EXERCISE OBJECTIVE:
Below are some records: retype them all exactly, but not the pictures.

INPUT FOR THIS TASK:
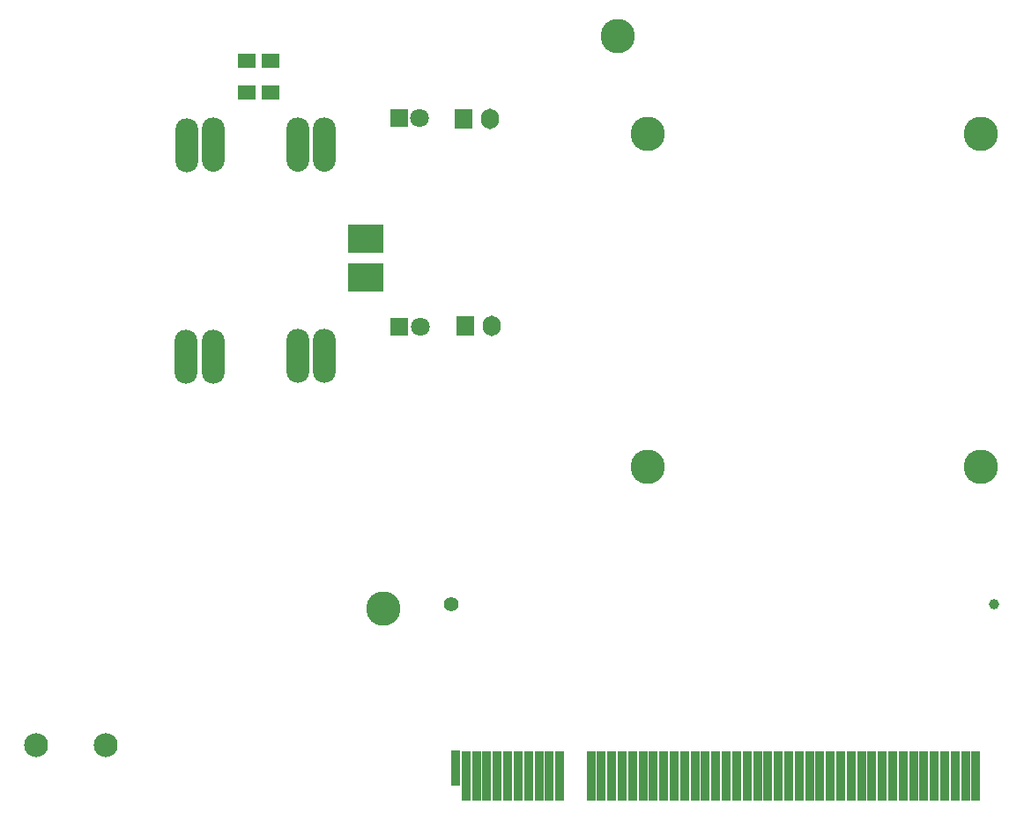
<source format=gbs>
G04*
G04 #@! TF.GenerationSoftware,Altium Limited,Altium Designer,19.1.6 (110)*
G04*
G04 Layer_Color=16711935*
%FSLAX25Y25*%
%MOIN*%
G70*
G01*
G75*
%ADD19R,0.03600X0.18800*%
%ADD25C,0.09068*%
%ADD26C,0.05524*%
%ADD27C,0.03950*%
%ADD28C,0.13005*%
%ADD29R,0.07099X0.07099*%
%ADD30C,0.07099*%
%ADD31R,0.06800X0.07800*%
%ADD32O,0.06800X0.07800*%
%ADD33O,0.07887X0.08674*%
%ADD63R,0.03600X0.13300*%
%ADD64R,0.06800X0.05800*%
%ADD65O,0.08674X0.20485*%
%ADD66R,0.13300X0.10737*%
D19*
X452987Y162632D02*
D03*
X449051D02*
D03*
X445115D02*
D03*
X441178D02*
D03*
X437242D02*
D03*
X433306D02*
D03*
X429369D02*
D03*
X417558D02*
D03*
X413622D02*
D03*
X409685D02*
D03*
X405748D02*
D03*
X401811D02*
D03*
X397873D02*
D03*
X393936D02*
D03*
X389999D02*
D03*
X386062D02*
D03*
X382125D02*
D03*
X456923D02*
D03*
X460860D02*
D03*
X464796D02*
D03*
X468732D02*
D03*
X472669D02*
D03*
X476605D02*
D03*
X480541D02*
D03*
X484477D02*
D03*
X488414D02*
D03*
X492350D02*
D03*
X496286D02*
D03*
X500222D02*
D03*
X508095D02*
D03*
X512031D02*
D03*
X515968D02*
D03*
X519904D02*
D03*
X523840D02*
D03*
X527776D02*
D03*
X531712D02*
D03*
X535649D02*
D03*
X539585D02*
D03*
X543521D02*
D03*
X547458D02*
D03*
X551394D02*
D03*
X555330D02*
D03*
X559266D02*
D03*
X563203D02*
D03*
X567139D02*
D03*
X504159D02*
D03*
X571075D02*
D03*
X575011D02*
D03*
D25*
X219602Y174094D02*
D03*
X245823D02*
D03*
D26*
X376378Y227560D02*
D03*
D27*
X581889D02*
D03*
D28*
X451000Y405500D02*
D03*
X576984D02*
D03*
Y279516D02*
D03*
X451000D02*
D03*
X350900Y225984D02*
D03*
X439483Y442404D02*
D03*
D29*
X356693Y411417D02*
D03*
X356914Y332505D02*
D03*
D30*
X364567Y411417D02*
D03*
X364789Y332505D02*
D03*
D31*
X381339Y411024D02*
D03*
X381693Y332677D02*
D03*
D32*
X391339Y411024D02*
D03*
X391693Y332677D02*
D03*
D33*
X318415Y395660D02*
D03*
X318665Y326780D02*
D03*
X328665D02*
D03*
X286665D02*
D03*
X276165D02*
D03*
X328665Y395661D02*
D03*
X286665D02*
D03*
X276665D02*
D03*
D63*
X378188Y165382D02*
D03*
D64*
X308213Y421260D02*
D03*
X299213D02*
D03*
X308213Y433071D02*
D03*
X299213D02*
D03*
D65*
X328415Y401358D02*
D03*
X318415D02*
D03*
X286415D02*
D03*
X276665Y401221D02*
D03*
X328415Y321358D02*
D03*
X318415D02*
D03*
X286665Y321220D02*
D03*
X276165D02*
D03*
D66*
X344094Y351181D02*
D03*
Y365744D02*
D03*
M02*

</source>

ANSWER TO THIS TASK:
<source format=gbs>
G04*
G04 #@! TF.GenerationSoftware,Altium Limited,Altium Designer,19.1.6 (110)*
G04*
G04 Layer_Color=16711935*
%FSLAX25Y25*%
%MOIN*%
G70*
G01*
G75*
%ADD19R,0.03600X0.18800*%
%ADD25C,0.09068*%
%ADD26C,0.05524*%
%ADD27C,0.03950*%
%ADD28C,0.13005*%
%ADD29R,0.07099X0.07099*%
%ADD30C,0.07099*%
%ADD31R,0.06800X0.07800*%
%ADD32O,0.06800X0.07800*%
%ADD33O,0.07887X0.08674*%
%ADD63R,0.03600X0.13300*%
%ADD64R,0.06800X0.05800*%
%ADD65O,0.08674X0.20485*%
%ADD66R,0.13300X0.10737*%
D19*
X452987Y162632D02*
D03*
X449051D02*
D03*
X445115D02*
D03*
X441178D02*
D03*
X437242D02*
D03*
X433306D02*
D03*
X429369D02*
D03*
X417558D02*
D03*
X413622D02*
D03*
X409685D02*
D03*
X405748D02*
D03*
X401811D02*
D03*
X397873D02*
D03*
X393936D02*
D03*
X389999D02*
D03*
X386062D02*
D03*
X382125D02*
D03*
X456923D02*
D03*
X460860D02*
D03*
X464796D02*
D03*
X468732D02*
D03*
X472669D02*
D03*
X476605D02*
D03*
X480541D02*
D03*
X484477D02*
D03*
X488414D02*
D03*
X492350D02*
D03*
X496286D02*
D03*
X500222D02*
D03*
X508095D02*
D03*
X512031D02*
D03*
X515968D02*
D03*
X519904D02*
D03*
X523840D02*
D03*
X527776D02*
D03*
X531712D02*
D03*
X535649D02*
D03*
X539585D02*
D03*
X543521D02*
D03*
X547458D02*
D03*
X551394D02*
D03*
X555330D02*
D03*
X559266D02*
D03*
X563203D02*
D03*
X567139D02*
D03*
X504159D02*
D03*
X571075D02*
D03*
X575011D02*
D03*
D25*
X219602Y174094D02*
D03*
X245823D02*
D03*
D26*
X376378Y227560D02*
D03*
D27*
X581889D02*
D03*
D28*
X451000Y405500D02*
D03*
X576984D02*
D03*
Y279516D02*
D03*
X451000D02*
D03*
X350900Y225984D02*
D03*
X439483Y442404D02*
D03*
D29*
X356693Y411417D02*
D03*
X356914Y332505D02*
D03*
D30*
X364567Y411417D02*
D03*
X364789Y332505D02*
D03*
D31*
X381339Y411024D02*
D03*
X381693Y332677D02*
D03*
D32*
X391339Y411024D02*
D03*
X391693Y332677D02*
D03*
D33*
X318415Y395660D02*
D03*
X318665Y326780D02*
D03*
X328665D02*
D03*
X286665D02*
D03*
X276165D02*
D03*
X328665Y395661D02*
D03*
X286665D02*
D03*
X276665D02*
D03*
D63*
X378188Y165382D02*
D03*
D64*
X308213Y421260D02*
D03*
X299213D02*
D03*
X308213Y433071D02*
D03*
X299213D02*
D03*
D65*
X328415Y401358D02*
D03*
X318415D02*
D03*
X286415D02*
D03*
X276665Y401221D02*
D03*
X328415Y321358D02*
D03*
X318415D02*
D03*
X286665Y321220D02*
D03*
X276165D02*
D03*
D66*
X344094Y351181D02*
D03*
Y365744D02*
D03*
M02*

</source>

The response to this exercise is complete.